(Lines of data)
──────────
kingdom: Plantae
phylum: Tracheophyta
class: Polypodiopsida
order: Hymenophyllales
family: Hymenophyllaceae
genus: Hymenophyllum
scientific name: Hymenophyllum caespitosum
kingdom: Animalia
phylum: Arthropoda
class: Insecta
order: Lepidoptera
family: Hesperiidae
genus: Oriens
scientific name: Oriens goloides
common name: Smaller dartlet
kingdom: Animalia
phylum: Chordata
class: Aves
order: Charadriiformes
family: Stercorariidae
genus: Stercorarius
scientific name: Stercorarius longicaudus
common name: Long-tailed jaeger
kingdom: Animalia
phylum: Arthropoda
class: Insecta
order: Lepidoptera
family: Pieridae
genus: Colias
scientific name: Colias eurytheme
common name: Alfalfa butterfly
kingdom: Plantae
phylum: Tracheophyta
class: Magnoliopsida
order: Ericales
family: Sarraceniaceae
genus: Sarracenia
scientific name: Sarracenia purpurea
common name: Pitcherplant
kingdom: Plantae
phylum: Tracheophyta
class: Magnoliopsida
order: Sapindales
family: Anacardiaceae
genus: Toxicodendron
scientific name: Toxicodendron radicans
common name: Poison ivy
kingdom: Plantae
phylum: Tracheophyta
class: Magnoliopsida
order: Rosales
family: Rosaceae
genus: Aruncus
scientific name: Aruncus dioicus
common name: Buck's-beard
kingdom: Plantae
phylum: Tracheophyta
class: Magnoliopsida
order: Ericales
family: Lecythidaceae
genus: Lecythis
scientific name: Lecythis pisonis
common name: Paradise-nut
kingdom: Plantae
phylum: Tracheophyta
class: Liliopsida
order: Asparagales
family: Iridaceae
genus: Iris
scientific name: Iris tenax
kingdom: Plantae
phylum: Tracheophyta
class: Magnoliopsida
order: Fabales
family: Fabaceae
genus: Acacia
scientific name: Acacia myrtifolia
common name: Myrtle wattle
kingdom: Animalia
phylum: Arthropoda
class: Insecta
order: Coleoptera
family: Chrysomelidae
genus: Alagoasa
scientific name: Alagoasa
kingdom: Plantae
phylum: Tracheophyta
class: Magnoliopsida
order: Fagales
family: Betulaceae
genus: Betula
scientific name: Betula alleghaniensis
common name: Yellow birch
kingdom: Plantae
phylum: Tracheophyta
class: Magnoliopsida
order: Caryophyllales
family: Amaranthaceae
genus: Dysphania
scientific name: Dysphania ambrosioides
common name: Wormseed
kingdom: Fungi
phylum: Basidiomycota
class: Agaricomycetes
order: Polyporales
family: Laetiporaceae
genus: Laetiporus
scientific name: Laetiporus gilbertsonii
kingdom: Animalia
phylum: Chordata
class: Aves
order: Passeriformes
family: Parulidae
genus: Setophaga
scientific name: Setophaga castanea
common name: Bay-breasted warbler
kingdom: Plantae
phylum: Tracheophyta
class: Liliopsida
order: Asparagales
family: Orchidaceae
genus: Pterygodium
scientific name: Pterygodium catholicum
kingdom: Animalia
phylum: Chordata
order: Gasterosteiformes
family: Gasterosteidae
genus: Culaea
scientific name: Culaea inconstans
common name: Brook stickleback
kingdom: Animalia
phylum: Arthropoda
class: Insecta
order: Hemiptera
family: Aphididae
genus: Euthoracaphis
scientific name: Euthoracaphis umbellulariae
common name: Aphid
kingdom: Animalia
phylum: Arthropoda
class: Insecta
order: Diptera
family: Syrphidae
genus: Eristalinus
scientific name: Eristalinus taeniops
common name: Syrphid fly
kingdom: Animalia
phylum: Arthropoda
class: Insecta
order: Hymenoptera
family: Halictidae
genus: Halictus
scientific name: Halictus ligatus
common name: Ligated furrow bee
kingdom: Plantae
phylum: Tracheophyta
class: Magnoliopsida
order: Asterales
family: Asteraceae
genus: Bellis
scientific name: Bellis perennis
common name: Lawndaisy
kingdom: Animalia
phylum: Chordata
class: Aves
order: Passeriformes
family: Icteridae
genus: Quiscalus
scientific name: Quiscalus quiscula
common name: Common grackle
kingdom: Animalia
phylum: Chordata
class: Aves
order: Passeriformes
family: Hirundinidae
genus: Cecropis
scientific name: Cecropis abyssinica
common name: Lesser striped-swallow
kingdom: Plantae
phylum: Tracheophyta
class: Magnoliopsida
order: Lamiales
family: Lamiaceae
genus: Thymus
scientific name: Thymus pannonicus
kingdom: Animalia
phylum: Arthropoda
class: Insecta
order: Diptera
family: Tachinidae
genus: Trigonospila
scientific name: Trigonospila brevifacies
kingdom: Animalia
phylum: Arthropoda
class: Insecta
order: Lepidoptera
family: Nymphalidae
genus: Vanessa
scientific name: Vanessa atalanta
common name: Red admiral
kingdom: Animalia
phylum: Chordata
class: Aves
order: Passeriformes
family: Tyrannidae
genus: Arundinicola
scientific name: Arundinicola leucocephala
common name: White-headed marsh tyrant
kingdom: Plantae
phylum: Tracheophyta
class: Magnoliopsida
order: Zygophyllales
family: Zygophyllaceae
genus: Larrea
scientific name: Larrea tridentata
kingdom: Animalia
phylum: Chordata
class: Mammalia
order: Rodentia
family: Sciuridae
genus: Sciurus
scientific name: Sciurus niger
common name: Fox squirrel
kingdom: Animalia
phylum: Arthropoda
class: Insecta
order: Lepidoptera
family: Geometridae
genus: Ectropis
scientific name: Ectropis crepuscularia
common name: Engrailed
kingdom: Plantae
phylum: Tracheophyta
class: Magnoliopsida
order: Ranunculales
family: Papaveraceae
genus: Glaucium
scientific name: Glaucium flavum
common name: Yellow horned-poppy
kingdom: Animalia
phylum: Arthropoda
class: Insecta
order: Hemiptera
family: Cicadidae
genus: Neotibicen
──────────
-- EXERCISE PROMPT --
Swap "scientific name" for "Latin name" in every row and write all the lines out again, leaving everything else the same.

-- COMPLETED EXERCISE --
kingdom: Plantae
phylum: Tracheophyta
class: Polypodiopsida
order: Hymenophyllales
family: Hymenophyllaceae
genus: Hymenophyllum
Latin name: Hymenophyllum caespitosum
kingdom: Animalia
phylum: Arthropoda
class: Insecta
order: Lepidoptera
family: Hesperiidae
genus: Oriens
Latin name: Oriens goloides
common name: Smaller dartlet
kingdom: Animalia
phylum: Chordata
class: Aves
order: Charadriiformes
family: Stercorariidae
genus: Stercorarius
Latin name: Stercorarius longicaudus
common name: Long-tailed jaeger
kingdom: Animalia
phylum: Arthropoda
class: Insecta
order: Lepidoptera
family: Pieridae
genus: Colias
Latin name: Colias eurytheme
common name: Alfalfa butterfly
kingdom: Plantae
phylum: Tracheophyta
class: Magnoliopsida
order: Ericales
family: Sarraceniaceae
genus: Sarracenia
Latin name: Sarracenia purpurea
common name: Pitcherplant
kingdom: Plantae
phylum: Tracheophyta
class: Magnoliopsida
order: Sapindales
family: Anacardiaceae
genus: Toxicodendron
Latin name: Toxicodendron radicans
common name: Poison ivy
kingdom: Plantae
phylum: Tracheophyta
class: Magnoliopsida
order: Rosales
family: Rosaceae
genus: Aruncus
Latin name: Aruncus dioicus
common name: Buck's-beard
kingdom: Plantae
phylum: Tracheophyta
class: Magnoliopsida
order: Ericales
family: Lecythidaceae
genus: Lecythis
Latin name: Lecythis pisonis
common name: Paradise-nut
kingdom: Plantae
phylum: Tracheophyta
class: Liliopsida
order: Asparagales
family: Iridaceae
genus: Iris
Latin name: Iris tenax
kingdom: Plantae
phylum: Tracheophyta
class: Magnoliopsida
order: Fabales
family: Fabaceae
genus: Acacia
Latin name: Acacia myrtifolia
common name: Myrtle wattle
kingdom: Animalia
phylum: Arthropoda
class: Insecta
order: Coleoptera
family: Chrysomelidae
genus: Alagoasa
Latin name: Alagoasa
kingdom: Plantae
phylum: Tracheophyta
class: Magnoliopsida
order: Fagales
family: Betulaceae
genus: Betula
Latin name: Betula alleghaniensis
common name: Yellow birch
kingdom: Plantae
phylum: Tracheophyta
class: Magnoliopsida
order: Caryophyllales
family: Amaranthaceae
genus: Dysphania
Latin name: Dysphania ambrosioides
common name: Wormseed
kingdom: Fungi
phylum: Basidiomycota
class: Agaricomycetes
order: Polyporales
family: Laetiporaceae
genus: Laetiporus
Latin name: Laetiporus gilbertsonii
kingdom: Animalia
phylum: Chordata
class: Aves
order: Passeriformes
family: Parulidae
genus: Setophaga
Latin name: Setophaga castanea
common name: Bay-breasted warbler
kingdom: Plantae
phylum: Tracheophyta
class: Liliopsida
order: Asparagales
family: Orchidaceae
genus: Pterygodium
Latin name: Pterygodium catholicum
kingdom: Animalia
phylum: Chordata
order: Gasterosteiformes
family: Gasterosteidae
genus: Culaea
Latin name: Culaea inconstans
common name: Brook stickleback
kingdom: Animalia
phylum: Arthropoda
class: Insecta
order: Hemiptera
family: Aphididae
genus: Euthoracaphis
Latin name: Euthoracaphis umbellulariae
common name: Aphid
kingdom: Animalia
phylum: Arthropoda
class: Insecta
order: Diptera
family: Syrphidae
genus: Eristalinus
Latin name: Eristalinus taeniops
common name: Syrphid fly
kingdom: Animalia
phylum: Arthropoda
class: Insecta
order: Hymenoptera
family: Halictidae
genus: Halictus
Latin name: Halictus ligatus
common name: Ligated furrow bee
kingdom: Plantae
phylum: Tracheophyta
class: Magnoliopsida
order: Asterales
family: Asteraceae
genus: Bellis
Latin name: Bellis perennis
common name: Lawndaisy
kingdom: Animalia
phylum: Chordata
class: Aves
order: Passeriformes
family: Icteridae
genus: Quiscalus
Latin name: Quiscalus quiscula
common name: Common grackle
kingdom: Animalia
phylum: Chordata
class: Aves
order: Passeriformes
family: Hirundinidae
genus: Cecropis
Latin name: Cecropis abyssinica
common name: Lesser striped-swallow
kingdom: Plantae
phylum: Tracheophyta
class: Magnoliopsida
order: Lamiales
family: Lamiaceae
genus: Thymus
Latin name: Thymus pannonicus
kingdom: Animalia
phylum: Arthropoda
class: Insecta
order: Diptera
family: Tachinidae
genus: Trigonospila
Latin name: Trigonospila brevifacies
kingdom: Animalia
phylum: Arthropoda
class: Insecta
order: Lepidoptera
family: Nymphalidae
genus: Vanessa
Latin name: Vanessa atalanta
common name: Red admiral
kingdom: Animalia
phylum: Chordata
class: Aves
order: Passeriformes
family: Tyrannidae
genus: Arundinicola
Latin name: Arundinicola leucocephala
common name: White-headed marsh tyrant
kingdom: Plantae
phylum: Tracheophyta
class: Magnoliopsida
order: Zygophyllales
family: Zygophyllaceae
genus: Larrea
Latin name: Larrea tridentata
kingdom: Animalia
phylum: Chordata
class: Mammalia
order: Rodentia
family: Sciuridae
genus: Sciurus
Latin name: Sciurus niger
common name: Fox squirrel
kingdom: Animalia
phylum: Arthropoda
class: Insecta
order: Lepidoptera
family: Geometridae
genus: Ectropis
Latin name: Ectropis crepuscularia
common name: Engrailed
kingdom: Plantae
phylum: Tracheophyta
class: Magnoliopsida
order: Ranunculales
family: Papaveraceae
genus: Glaucium
Latin name: Glaucium flavum
common name: Yellow horned-poppy
kingdom: Animalia
phylum: Arthropoda
class: Insecta
order: Hemiptera
family: Cicadidae
genus: Neotibicen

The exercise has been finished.